For her showstopper challenge, Chen recreated a piggy bank she had as a child. Despite struggling with the cookie structure during her practice bakes — “it succeeded never,” she says — she pulled it off in the competition. 

Chen’s favorite bake of the season? Mini versions of Gâteau St. Honoré, an elegant French dessert consisting of puff pastry, cream puffs and caramelized cream. “Because there were so many pieces, it felt like I was playing multiple levels of a game and then putting it all together,” she says of the Pastry Week technical bake.

For her final showstopper, Chen made a “topsy turvy” birthday cake: a three-tiered concoction with lopsided layers of chocolate and Boston crème pie–flavored cake. Chen’s win was announced at a picnic that brought together contestants’ family and friends — and former contestants — to sample the final bakes. 

“When they actually [said] my name, I was very much in shock because I didn’t think I was going to win at that point,” Chen says. “It didn’t really register for a long time, and maybe still hasn’t.”

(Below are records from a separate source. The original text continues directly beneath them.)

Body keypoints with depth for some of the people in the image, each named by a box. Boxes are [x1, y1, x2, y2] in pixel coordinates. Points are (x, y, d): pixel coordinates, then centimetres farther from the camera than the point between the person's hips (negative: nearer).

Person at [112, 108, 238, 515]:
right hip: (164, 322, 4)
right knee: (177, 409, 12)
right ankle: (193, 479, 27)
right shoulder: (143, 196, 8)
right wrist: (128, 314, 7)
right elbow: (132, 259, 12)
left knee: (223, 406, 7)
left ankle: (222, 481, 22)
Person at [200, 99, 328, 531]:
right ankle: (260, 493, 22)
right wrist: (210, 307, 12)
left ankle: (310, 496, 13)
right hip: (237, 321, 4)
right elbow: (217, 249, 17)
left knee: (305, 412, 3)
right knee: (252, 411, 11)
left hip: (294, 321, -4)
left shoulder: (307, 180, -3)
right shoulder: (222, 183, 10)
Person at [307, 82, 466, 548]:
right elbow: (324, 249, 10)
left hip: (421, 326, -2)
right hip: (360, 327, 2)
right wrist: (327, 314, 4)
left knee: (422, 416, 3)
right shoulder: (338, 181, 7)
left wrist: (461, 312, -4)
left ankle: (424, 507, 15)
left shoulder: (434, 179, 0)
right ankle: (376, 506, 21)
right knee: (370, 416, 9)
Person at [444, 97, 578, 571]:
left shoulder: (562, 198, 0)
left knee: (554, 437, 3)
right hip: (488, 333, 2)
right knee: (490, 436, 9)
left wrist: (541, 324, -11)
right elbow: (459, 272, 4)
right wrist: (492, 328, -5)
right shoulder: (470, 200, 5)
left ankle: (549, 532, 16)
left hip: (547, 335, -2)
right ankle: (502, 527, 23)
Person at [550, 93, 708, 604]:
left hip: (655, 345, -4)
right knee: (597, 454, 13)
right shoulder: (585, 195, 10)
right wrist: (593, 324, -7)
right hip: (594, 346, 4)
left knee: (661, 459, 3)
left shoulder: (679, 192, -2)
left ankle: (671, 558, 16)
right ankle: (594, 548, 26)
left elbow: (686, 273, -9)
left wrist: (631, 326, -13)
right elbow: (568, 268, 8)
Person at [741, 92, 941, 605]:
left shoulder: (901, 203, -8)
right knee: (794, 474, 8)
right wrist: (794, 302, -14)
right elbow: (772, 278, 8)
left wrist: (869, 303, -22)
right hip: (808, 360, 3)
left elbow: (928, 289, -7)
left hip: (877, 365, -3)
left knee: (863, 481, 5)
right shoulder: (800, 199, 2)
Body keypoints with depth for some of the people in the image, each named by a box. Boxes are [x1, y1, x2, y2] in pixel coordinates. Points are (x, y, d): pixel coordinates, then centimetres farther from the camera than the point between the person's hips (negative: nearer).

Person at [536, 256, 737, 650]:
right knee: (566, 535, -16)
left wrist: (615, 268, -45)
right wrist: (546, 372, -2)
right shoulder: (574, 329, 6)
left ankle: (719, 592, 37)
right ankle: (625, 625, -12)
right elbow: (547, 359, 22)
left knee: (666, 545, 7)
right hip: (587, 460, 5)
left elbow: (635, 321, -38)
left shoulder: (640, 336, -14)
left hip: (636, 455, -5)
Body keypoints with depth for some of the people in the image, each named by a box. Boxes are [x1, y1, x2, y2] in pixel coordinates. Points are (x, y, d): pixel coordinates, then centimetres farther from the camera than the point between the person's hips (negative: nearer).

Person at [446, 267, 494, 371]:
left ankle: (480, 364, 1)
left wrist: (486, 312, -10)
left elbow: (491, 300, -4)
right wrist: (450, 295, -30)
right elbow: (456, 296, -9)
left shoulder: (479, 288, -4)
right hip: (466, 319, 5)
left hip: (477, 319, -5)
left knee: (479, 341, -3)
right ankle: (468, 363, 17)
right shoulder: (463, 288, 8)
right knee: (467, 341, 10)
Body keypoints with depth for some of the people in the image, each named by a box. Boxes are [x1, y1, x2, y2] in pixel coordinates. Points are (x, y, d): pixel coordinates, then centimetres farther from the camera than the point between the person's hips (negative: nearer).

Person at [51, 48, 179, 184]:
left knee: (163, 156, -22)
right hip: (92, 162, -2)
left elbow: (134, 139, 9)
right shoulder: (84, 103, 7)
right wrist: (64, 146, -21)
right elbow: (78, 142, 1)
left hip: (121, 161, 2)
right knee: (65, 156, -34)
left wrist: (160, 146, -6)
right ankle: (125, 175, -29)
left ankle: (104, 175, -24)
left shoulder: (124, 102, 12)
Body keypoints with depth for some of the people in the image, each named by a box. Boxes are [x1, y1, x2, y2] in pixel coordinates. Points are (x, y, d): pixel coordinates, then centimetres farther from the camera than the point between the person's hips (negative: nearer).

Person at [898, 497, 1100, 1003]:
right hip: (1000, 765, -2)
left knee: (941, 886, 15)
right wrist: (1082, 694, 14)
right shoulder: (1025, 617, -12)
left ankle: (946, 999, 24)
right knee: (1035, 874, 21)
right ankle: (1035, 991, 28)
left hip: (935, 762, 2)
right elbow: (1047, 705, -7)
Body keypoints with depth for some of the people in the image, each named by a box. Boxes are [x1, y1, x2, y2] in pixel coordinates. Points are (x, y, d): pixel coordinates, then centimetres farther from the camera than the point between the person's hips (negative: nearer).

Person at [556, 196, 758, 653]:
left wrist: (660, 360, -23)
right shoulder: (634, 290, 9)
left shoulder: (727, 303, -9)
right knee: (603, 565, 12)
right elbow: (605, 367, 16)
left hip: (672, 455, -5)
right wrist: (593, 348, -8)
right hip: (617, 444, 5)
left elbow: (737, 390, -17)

Since her win, Chen relocated from Washington, D.C., to New York City. She has been baking movie-themed cakes and sharing them on social media. “I realized during the competition that cakes [are] the most fun for me,” she says. “[That’s] also nice because I have endless friends’ birthdays to make cakes for.”

All episodes of The Great American Baking Show are available now on the Roku Channel.